Isaiah Elliott was suspended from seventh grade for holding a toy gun in an online art class.
Ka’Mauri Harrison, 9, faced nearly two weeks of suspension for picking up a BB gun in his own bedroom – after his brother had tripped over it.
A 15-year-old girl was incarcerated for not doing her homework, which violated her parole.
All three students have at least three things in common: They were punished for normal childhood behavior, they were in their own homes at the time of their petty offenses, and they are all Black.
As Black students shifted from the classroom to online learning during the COVID-19 pandemic, harsher disciplinary measures that had been carried out against them at school followed them home.
“Zoom suspensions followed similar patterns to in-person classroom management tactics that feed Black students into the school-to-prison pipeline,” Cory Collins, a senior writer for the Southern Poverty Law Center’s Learning for Justice program, points out in his story “It Was Always About Control.” The story is featured in the latest edition of Teaching Tolerance magazine, a publication of Learning for Justice.
Prisons and schools have much in common, says Dr.
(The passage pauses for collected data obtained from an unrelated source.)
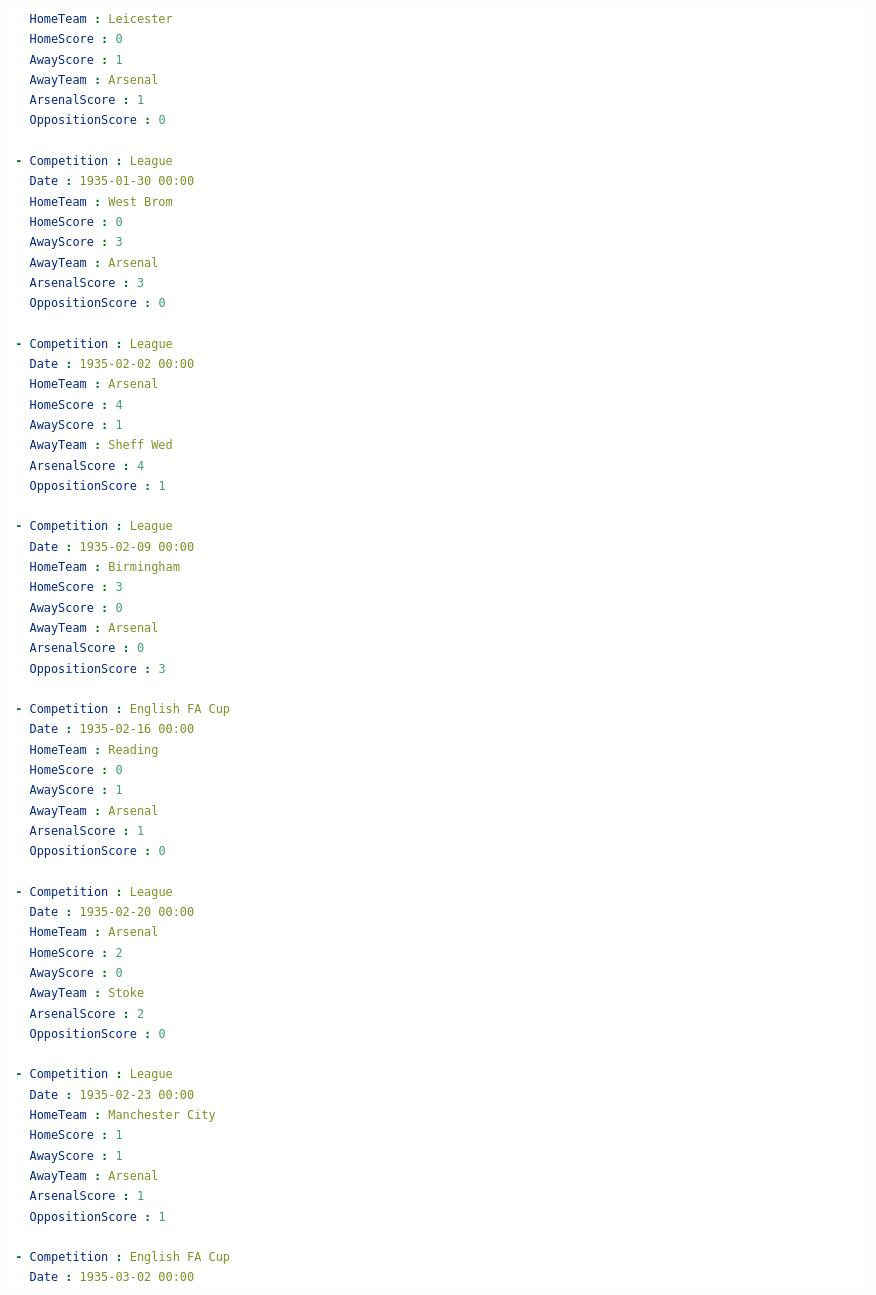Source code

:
```yaml
   HomeTeam : Leicester
   HomeScore : 0
   AwayScore : 1
   AwayTeam : Arsenal
   ArsenalScore : 1
   OppositionScore : 0

 - Competition : League
   Date : 1935-01-30 00:00
   HomeTeam : West Brom
   HomeScore : 0
   AwayScore : 3
   AwayTeam : Arsenal
   ArsenalScore : 3
   OppositionScore : 0

 - Competition : League
   Date : 1935-02-02 00:00
   HomeTeam : Arsenal
   HomeScore : 4
   AwayScore : 1
   AwayTeam : Sheff Wed
   ArsenalScore : 4
   OppositionScore : 1

 - Competition : League
   Date : 1935-02-09 00:00
   HomeTeam : Birmingham
   HomeScore : 3
   AwayScore : 0
   AwayTeam : Arsenal
   ArsenalScore : 0
   OppositionScore : 3

 - Competition : English FA Cup
   Date : 1935-02-16 00:00
   HomeTeam : Reading
   HomeScore : 0
   AwayScore : 1
   AwayTeam : Arsenal
   ArsenalScore : 1
   OppositionScore : 0

 - Competition : League
   Date : 1935-02-20 00:00
   HomeTeam : Arsenal
   HomeScore : 2
   AwayScore : 0
   AwayTeam : Stoke
   ArsenalScore : 2
   OppositionScore : 0

 - Competition : League
   Date : 1935-02-23 00:00
   HomeTeam : Manchester City
   HomeScore : 1
   AwayScore : 1
   AwayTeam : Arsenal
   ArsenalScore : 1
   OppositionScore : 1

 - Competition : English FA Cup
   Date : 1935-03-02 00:00
```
David Stovall, a professor of Black studies, criminology, law and justice at the University of Illinois at Chicago. Hallway protocols, restrictive bathroom policies, surveillance cameras and metal detectors can be found in both places.
“It’s something a little more insidious” than the school-to-prison pipeline, Stovall says, arguing that students “are reminded based on the discipline and curriculum policies that they’re in a de facto prison in those spaces.”
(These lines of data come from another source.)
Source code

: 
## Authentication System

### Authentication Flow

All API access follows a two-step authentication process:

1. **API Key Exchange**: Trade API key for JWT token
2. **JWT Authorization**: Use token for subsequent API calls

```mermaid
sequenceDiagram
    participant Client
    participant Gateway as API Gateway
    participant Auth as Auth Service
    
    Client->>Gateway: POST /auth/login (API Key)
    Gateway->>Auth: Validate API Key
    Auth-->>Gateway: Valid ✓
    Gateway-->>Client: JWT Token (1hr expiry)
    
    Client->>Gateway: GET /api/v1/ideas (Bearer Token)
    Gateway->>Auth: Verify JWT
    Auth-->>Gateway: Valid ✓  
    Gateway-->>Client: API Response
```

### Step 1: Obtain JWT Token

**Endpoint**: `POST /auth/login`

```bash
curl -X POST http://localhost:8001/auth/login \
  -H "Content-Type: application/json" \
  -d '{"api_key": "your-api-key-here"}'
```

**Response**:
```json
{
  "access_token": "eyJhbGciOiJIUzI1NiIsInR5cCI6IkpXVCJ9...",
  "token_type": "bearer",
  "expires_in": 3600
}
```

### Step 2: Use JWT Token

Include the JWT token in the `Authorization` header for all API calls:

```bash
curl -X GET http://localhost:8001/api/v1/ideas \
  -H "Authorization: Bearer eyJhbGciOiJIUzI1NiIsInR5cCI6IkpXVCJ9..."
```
It’s a particularly acute problem for Black students.
Nationally, Black students are nearly four times as likely to face suspension as white students, according to an analysis of public data by ProPublica. In Wisconsin, they are 7.5 times as likely as white students to face suspension, and roughly six times as likely in Minnesota and Connecticut.
In fact, Black students were overrepresented in every punishment measure that was evaluated in a 2018 analysis by the U.S. Government Accountability Office, regardless of poverty level or type of school.
Whether students are learning at a distance or in person, punitive policies are harming them, Collins writes, citing academic experts and civil rights advocates. Instead, schools across the country should take a systematic approach to undoing structures that rely on compliance and punitive discipline rather than students’ learning and overall well-being.
“It’s a pathway that is sadly well-worn and very visible,” says Miriam Rollin, the director of the Education Civil Rights Alliance, which was convened by the National Center for Youth Law. “Our system is failing kids, and we need to hold that system accountable.”
Dr. Nataki Gregory, CEO of CT3, an organization that provides training focused on relationship building and student engagement with a view to higher achievement, instructs school leaders to consider who benefits from a policy and who is harmed by it.
“Because the truth is there are some of these policies that just make zero sense and have nothing to do with learning,” she says. “It’s really just about compliance or oppression. And if that’s what you’re trying to bring into the school, then you have the wrong focus.”
Collins wrote: “Before a Colorado school suspended Isaiah Elliott for holding a toy gun, they sent a police officer to his home. ‘You put his life in jeopardy,’ his mother said to the school – a school that had followed its systems and policies exactly as designed.”